A Spanish national, moves to France with his family: his wife, an Italian national, and their children. The husband works for a multi-national corporation and is very well paid. The wife remains at home with the children. They have substantial savings, although they do not have medical insurance in France. The wife always travels back to Italy for medical treatment for her children or herself when required. After 3 years in France, the husband is relocated by his company to India. The wife decides to remain in France with the children who have settled in school. She chooses not to work. She is required to complete some paperwork relating to the children’s schooling and the authorities notice the absence of medical insurance.

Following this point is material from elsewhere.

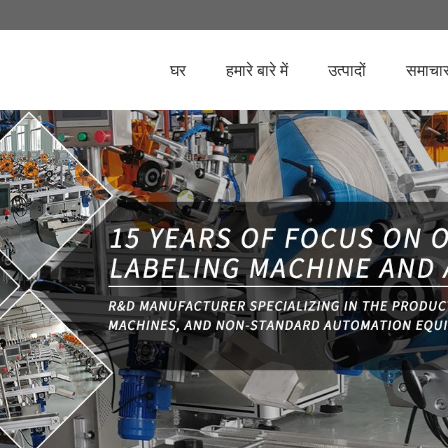
घर
हमारे बारे में
उत्पादों
समाचा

Would the wife be deported on the grounds that she does not have medical insurance in the host country and that she is not a worker, even though her children go to school there?

  • 1
    I am not an expert on France, nor could I find anything specific online. But the EU regulations require either employment or being self-sufficient and other member states have implemented that as meaning you need money and a health insurance. There is a good chance France implemented the EU directive the same way. That said, where in France do they live that they travel to Italy every time a kid has the flu or needs a vaccination or just a regular checkup? If they aren't living practically on the border, that seems like child endangerment.
    – nvoigt
    May 18, 2021 at 5:42
  • There are special cases for couples that break up, where one party can remain in the country even though they do not have their own income, but I would still assume they'd need health insurance. Everyone does.
    – nvoigt
    May 18, 2021 at 5:45
  • 1
    @nvoigt the requirement to have health insurance is explicitly authorized by the directive.